Ok, i'm reading them, i'm on the second one, now i haven't seen the last episodie.
Not gonna read your spoilers. :tongue:


----------



## CBC (May 9, 2011)

*what house are you?*

Tyrell, but there's a dark part of me who's into the Lannisters :blushed: 

*who's your favorite character?*

Favourite male character is Tywin. So powerful, shrewd and mean. Favourite female characters: Arya, and early Daenerys (she's getting a little too uppity for my tastes these days).

*best storyline?*

I am loving the Hound and Arya, they should have a spinoff show where they solve crimes and kick ass.

*worst death so far?*

The pregnant stabbing of Jeyne Westerling was tough, I liked her more than I liked Robb. Ned was a hard one to watch as well. 

*who are you most like?*

I like to think I'm like Lady Margaery, but I'm less smart for sure.

• [Listed records]:
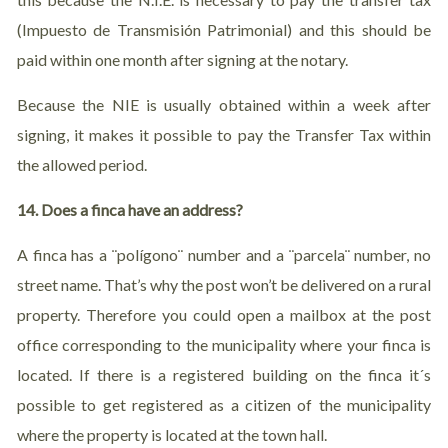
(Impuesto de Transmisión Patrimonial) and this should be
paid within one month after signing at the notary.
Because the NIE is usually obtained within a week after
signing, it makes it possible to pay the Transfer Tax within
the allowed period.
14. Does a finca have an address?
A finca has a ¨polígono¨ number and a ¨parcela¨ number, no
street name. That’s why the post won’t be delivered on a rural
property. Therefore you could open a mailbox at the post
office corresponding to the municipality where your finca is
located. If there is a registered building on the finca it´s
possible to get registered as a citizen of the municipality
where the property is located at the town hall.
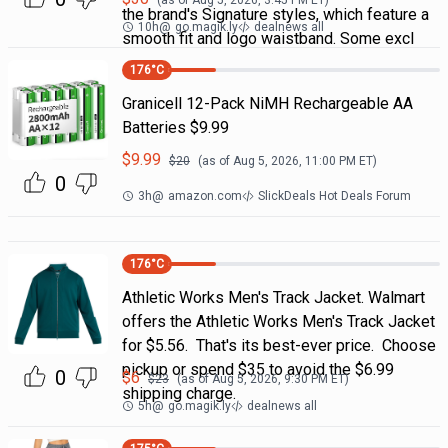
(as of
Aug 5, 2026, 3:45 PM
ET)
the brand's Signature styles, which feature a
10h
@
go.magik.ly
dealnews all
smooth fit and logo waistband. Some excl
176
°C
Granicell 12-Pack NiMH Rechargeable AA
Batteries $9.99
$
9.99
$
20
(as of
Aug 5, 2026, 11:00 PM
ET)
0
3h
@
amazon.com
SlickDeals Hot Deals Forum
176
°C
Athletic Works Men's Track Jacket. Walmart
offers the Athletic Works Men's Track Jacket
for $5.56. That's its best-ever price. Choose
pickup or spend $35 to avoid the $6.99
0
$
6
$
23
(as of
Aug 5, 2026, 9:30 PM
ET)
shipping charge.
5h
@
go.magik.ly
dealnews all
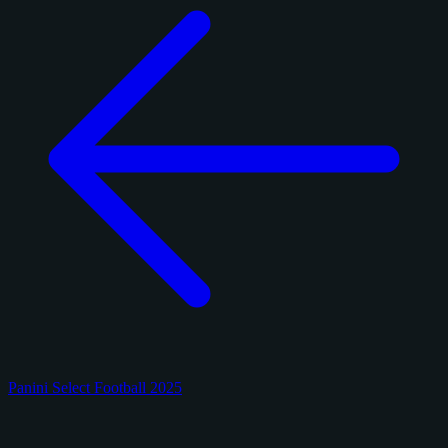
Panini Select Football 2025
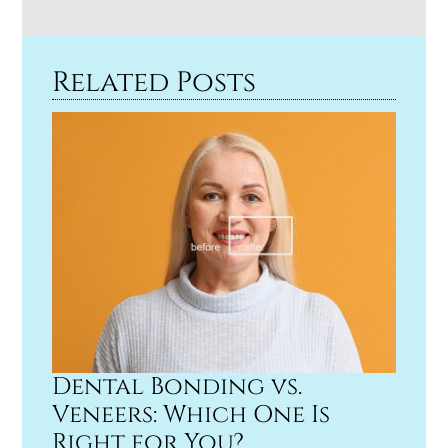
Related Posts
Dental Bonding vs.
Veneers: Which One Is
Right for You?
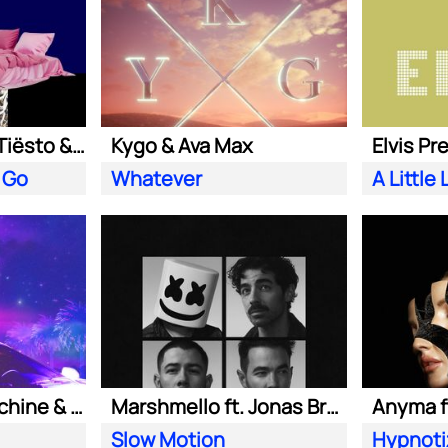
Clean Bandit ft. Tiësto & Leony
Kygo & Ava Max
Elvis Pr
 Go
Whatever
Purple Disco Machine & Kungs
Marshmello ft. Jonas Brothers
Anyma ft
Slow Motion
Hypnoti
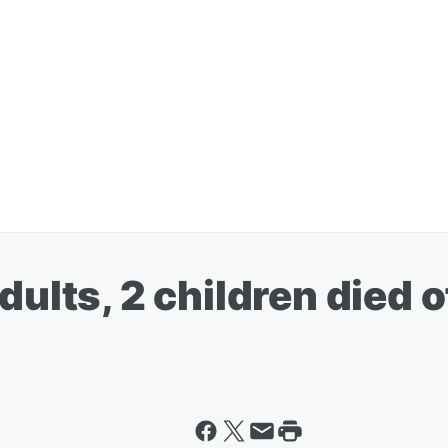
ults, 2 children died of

• [The problem]:
Update the forum thread passage starting with "Favourite male character" and going on through "smart for sure.", putting "Sansa" in place of "Arya" wherever it occurs.

• [Result of this task]:
Favourite male character is Tywin. So powerful, shrewd and mean. Favourite female characters: Sansa, and early Daenerys (she's getting a little too uppity for my tastes these days).

*best storyline?*

I am loving the Hound and Sansa, they should have a spinoff show where they solve crimes and kick ass.

*worst death so far?*

The pregnant stabbing of Jeyne Westerling was tough, I liked her more than I liked Robb. Ned was a hard one to watch as well. 

*who are you most like?*

I like to think I'm like Lady Margaery, but I'm less smart for sure.